Section 9.1 Introduction to Correlation
Correlation measures the extent to which two or more variables are related to each other and is typically expressed as a correlation coefficient. The correlation test is a basic but commonly used method for examining the relationship between variables by assessing how two variables change together. However, there’s a common misconception among students who interpret the warning about correlation: “correlation does not equal causation.” Some students mistakenly believe that two correlated variables can never be causally linked. This is an erroneous conclusion. A more accurate understanding of the warning is that correlation does not necessarily imply causation. In other words, while correlation between variables is necessary for causation, it is not always sufficient (Vogt & Johnson, 2011).
Subsection 9.1.1 Pearson Product-Moment Correlation Coefficient
Correlation measures the strength and direction of the linear relationship between two variables. There are various types of correlations. However, this chapter will focus on a Pearson product-moment correlation coefficient (aka Pearson correlation coefficient, Pearson’s \(r\text{,}\) or Pearson’s correlation) designed to evaluate the relationship between continuous variables (or one dichotomous variable and one continuous variable). It is calculated by dividing the covariance (a measure of how two variables covary together) by the product of their standard deviations.
The Pearson correlation coefficient ranges from \(-1\) to \(+1\text{,}\) indicating the strength and direction of the linear relationship between two variables. A positive correlation (value closer to \(+1\)) suggests that as one variable increases, the other also tends to increase. On the other hand, a negative correlation (value closer to \(-1\)) indicates that as one variable increases, the other tends to decrease, lowering the value of the other variable. Conversely, a correlation of 0 indicates no discernible relationship between the two variables. The absolute value of the correlation coefficient indicates the strength of the relationship between the variables, with larger absolute values representing stronger relationships.

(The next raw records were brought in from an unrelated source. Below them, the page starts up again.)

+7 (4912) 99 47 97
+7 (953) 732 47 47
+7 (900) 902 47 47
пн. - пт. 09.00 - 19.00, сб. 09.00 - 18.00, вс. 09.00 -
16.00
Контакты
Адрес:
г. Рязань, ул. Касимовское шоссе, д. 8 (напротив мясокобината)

What standards should we use to determine whether a relationship is strong or weak? Many people use Cohen’s (1988) guideline to interpret the magnitude of Pearson correlation coefficients. A small correlation, falling within the r = 0.1 to 0.29 range, suggests a relatively weak relationship between the variables under consideration. When the correlation coefficient falls between r = 0.3 and 0.49, it is classified as a medium correlation, indicating a moderate association between the variables. Conversely, a large correlation, defined as r ≥ 0.5, signifies a robust relationship between the variables.
Finally, a perfect correlation of 1 or -1 indicates that the value of one variable can be precisely determined by knowing the value of the other variable. Conversely, a correlation of 0 indicates no discernible relationship between the two variables.